Few leaders in this field look or dress like Rick Matros. But almost all are extremely interested in what he has to say.

Partial to worn jeans, arms full of tattoos, spiked hair, tufts on his chin and pulsing modern music, Matros is anything but a central casting version of a traditional long-term care or real estate executive. But it would be difficult to find one more respected or followed at this point.

Originally a nursing home activities aide, Matros currently is the president, chairman and CEO of Sabra Health Care REIT and one of the most influential voices in the field today. Although his real estate investment trust is massive — including 291 skilled nursing / transitional care properties, 101 leased or managed senior housing properties and 25 specialty hospital / other properties — some of his most recent headlines deal with him insisting that size does not matter when it comes to wielding critical mass in long-term care ownership.
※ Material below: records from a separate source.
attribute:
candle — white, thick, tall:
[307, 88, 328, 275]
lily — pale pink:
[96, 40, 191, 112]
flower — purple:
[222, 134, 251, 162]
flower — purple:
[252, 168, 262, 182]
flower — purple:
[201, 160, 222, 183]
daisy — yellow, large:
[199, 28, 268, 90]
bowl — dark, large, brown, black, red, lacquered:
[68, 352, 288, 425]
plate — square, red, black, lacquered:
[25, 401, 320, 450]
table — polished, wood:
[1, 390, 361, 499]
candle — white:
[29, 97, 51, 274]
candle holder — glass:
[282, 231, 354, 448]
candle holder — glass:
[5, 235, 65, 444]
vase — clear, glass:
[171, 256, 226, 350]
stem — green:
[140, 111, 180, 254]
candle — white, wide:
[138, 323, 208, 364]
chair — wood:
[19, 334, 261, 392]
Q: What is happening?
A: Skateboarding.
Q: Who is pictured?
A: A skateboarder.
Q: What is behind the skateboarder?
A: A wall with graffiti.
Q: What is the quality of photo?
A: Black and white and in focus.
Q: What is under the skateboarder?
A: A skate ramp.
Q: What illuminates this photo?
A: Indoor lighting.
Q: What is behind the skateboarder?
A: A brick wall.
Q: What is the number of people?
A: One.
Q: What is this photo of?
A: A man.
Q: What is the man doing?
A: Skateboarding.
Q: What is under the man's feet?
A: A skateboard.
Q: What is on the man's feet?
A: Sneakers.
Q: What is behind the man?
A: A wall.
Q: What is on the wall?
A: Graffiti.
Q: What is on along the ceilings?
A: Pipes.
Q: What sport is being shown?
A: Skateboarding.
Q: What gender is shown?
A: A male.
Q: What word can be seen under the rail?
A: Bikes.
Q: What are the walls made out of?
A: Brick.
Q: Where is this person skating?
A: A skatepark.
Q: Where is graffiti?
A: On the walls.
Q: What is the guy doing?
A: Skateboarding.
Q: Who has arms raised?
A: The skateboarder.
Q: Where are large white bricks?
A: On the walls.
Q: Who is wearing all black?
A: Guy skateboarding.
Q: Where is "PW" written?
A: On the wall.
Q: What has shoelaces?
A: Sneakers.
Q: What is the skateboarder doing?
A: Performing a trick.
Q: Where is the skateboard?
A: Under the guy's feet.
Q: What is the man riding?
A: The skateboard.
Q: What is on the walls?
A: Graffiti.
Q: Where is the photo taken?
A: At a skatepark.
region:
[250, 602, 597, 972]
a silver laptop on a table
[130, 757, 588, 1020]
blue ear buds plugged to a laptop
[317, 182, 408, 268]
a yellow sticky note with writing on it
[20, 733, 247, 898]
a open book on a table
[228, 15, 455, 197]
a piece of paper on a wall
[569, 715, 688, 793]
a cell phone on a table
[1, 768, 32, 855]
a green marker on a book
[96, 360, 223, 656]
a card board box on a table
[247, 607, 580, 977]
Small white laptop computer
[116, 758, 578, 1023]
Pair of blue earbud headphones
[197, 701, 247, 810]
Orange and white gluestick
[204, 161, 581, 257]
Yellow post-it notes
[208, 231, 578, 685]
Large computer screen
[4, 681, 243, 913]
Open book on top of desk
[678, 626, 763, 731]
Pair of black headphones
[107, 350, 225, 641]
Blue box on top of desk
He also is a powerful force intrigued by new payment models and alternate uses for unneeded buildings, such as behavioral health and addiction treatment services. As a “side” gig, he founded Sabra Films LLC, where he has been the executive producer for at least a half dozen motion pictures.

His decade at the helm of Sabra was preceded by a similarly long run as the chairman and CEO of Sun Healthcare Group. He ran the huge, New Mexico-based long-term care chain and rehab company only with the agreement that he could do so from his favored Southern California base.

Before that, he founded and was CEO of Bright Now! Dental for three years, which came after stints as a top executive at Care Enterprises and then Regency Health Services. By the mid-2000s, he had seen enough to become a strong voice in the Alliance for Quality Nursing Home Care, a breakaway group of large provider chains seeking quicker and more focused lobbying than the American Health Care Association could muster at the time.

Matros often is asked to join boards and panel discussions and to lend an opinion.

His views, like his attire, may be unconventional. But wisdom never goes out of style.